■ Job
The answer must be one number: how many lines of the records contain "exames".

■ Given data
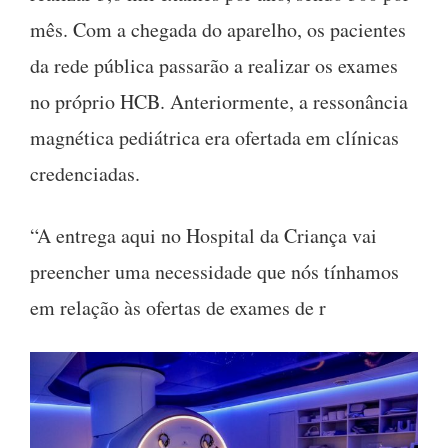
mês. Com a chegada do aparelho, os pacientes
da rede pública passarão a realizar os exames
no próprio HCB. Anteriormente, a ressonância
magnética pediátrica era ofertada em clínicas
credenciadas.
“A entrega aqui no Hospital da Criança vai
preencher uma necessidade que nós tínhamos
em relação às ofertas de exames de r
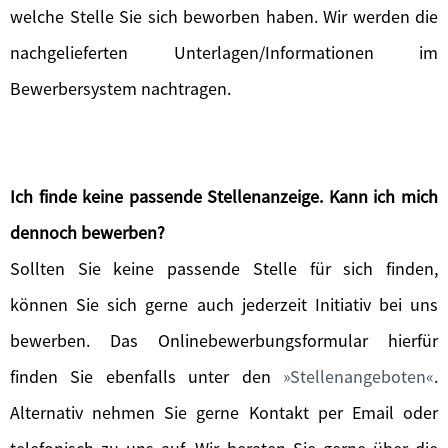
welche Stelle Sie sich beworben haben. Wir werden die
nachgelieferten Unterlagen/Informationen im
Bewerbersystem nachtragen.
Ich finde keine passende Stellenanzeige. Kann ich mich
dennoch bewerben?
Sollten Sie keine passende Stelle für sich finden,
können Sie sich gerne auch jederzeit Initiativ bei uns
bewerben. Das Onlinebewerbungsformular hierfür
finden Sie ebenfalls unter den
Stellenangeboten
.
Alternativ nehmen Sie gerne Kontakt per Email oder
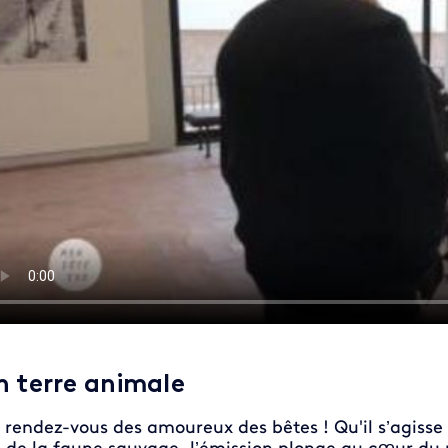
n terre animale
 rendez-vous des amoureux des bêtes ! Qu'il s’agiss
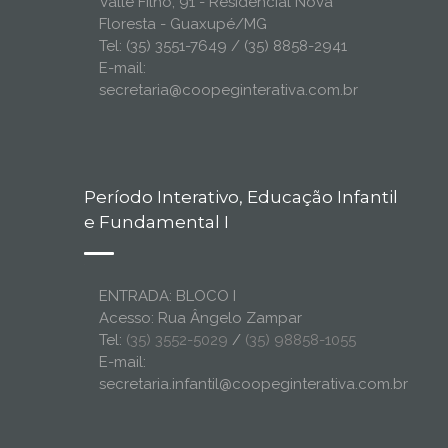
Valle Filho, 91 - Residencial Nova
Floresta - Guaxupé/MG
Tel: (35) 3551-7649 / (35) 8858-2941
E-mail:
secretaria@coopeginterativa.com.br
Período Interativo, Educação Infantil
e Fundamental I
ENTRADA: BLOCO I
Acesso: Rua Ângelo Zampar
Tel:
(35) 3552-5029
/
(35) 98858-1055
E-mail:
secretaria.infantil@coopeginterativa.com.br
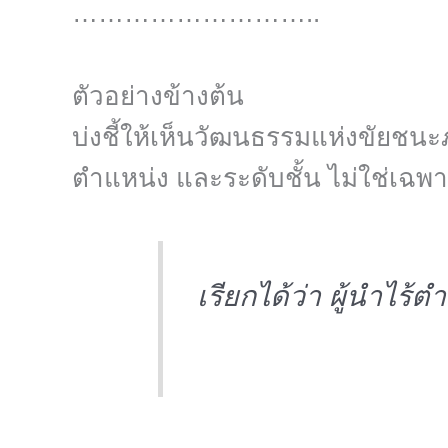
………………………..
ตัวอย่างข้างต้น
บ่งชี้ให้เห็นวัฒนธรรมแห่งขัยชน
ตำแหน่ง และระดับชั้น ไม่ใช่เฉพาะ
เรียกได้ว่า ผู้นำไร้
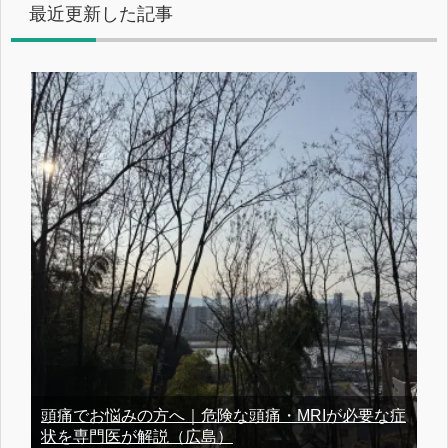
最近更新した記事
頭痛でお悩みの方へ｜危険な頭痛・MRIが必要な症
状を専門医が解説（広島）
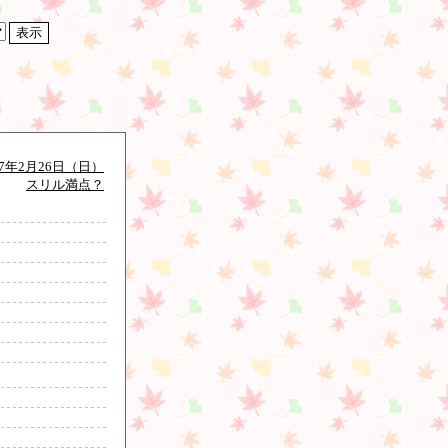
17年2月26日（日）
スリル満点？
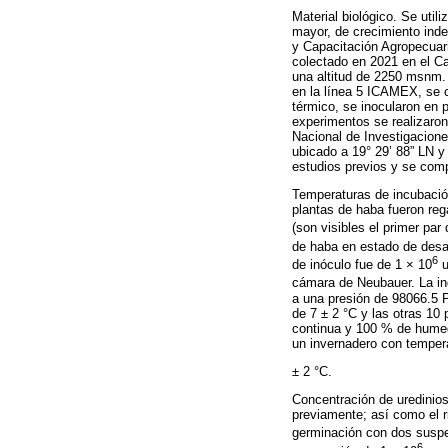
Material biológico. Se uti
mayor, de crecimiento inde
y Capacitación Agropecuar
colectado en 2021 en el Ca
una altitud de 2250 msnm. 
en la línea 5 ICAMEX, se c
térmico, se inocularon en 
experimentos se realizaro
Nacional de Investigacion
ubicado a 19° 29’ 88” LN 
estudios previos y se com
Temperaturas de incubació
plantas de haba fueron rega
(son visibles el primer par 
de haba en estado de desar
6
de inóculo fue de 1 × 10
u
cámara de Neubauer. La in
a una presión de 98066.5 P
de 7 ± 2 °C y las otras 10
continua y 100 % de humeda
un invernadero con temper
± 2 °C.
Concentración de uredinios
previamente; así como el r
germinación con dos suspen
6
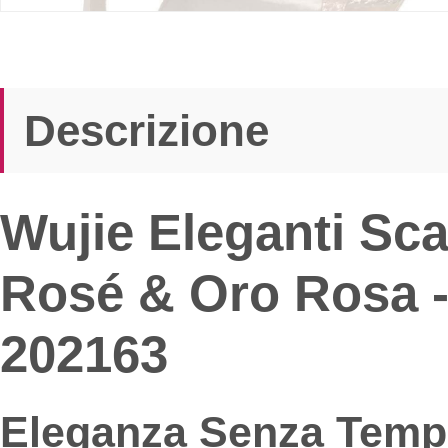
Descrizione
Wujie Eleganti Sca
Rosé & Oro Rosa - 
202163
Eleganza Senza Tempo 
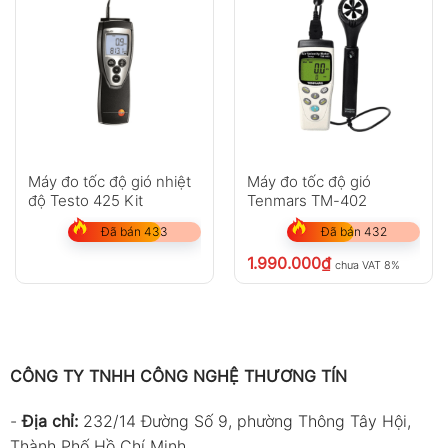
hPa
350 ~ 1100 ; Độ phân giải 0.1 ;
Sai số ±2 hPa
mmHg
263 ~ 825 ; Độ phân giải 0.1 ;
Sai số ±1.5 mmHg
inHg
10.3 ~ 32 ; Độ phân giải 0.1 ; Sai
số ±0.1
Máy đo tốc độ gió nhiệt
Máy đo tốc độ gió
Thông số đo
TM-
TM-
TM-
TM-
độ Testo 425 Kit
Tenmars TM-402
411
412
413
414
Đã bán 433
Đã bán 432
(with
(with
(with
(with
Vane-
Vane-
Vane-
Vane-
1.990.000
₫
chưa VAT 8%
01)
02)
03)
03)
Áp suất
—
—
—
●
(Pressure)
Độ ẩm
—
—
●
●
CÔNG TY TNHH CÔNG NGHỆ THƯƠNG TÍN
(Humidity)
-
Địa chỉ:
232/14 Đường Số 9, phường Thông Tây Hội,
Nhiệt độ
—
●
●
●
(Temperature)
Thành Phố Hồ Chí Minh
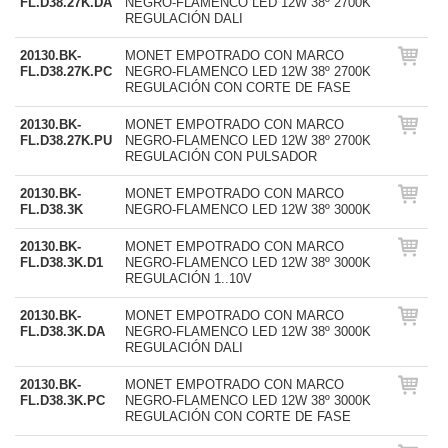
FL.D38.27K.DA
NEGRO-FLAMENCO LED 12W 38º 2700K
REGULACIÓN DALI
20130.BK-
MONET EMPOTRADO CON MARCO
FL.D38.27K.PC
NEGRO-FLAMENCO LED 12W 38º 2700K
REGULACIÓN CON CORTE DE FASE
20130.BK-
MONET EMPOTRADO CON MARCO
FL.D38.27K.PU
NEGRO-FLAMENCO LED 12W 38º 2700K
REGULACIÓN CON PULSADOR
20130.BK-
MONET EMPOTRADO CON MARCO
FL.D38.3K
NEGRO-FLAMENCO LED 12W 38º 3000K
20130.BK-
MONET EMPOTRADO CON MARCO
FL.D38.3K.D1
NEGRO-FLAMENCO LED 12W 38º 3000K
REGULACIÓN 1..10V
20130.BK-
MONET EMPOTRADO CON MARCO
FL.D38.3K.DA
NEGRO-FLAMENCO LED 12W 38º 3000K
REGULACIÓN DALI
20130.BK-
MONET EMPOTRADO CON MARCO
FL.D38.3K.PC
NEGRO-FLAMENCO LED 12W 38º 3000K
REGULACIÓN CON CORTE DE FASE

■ Response box
2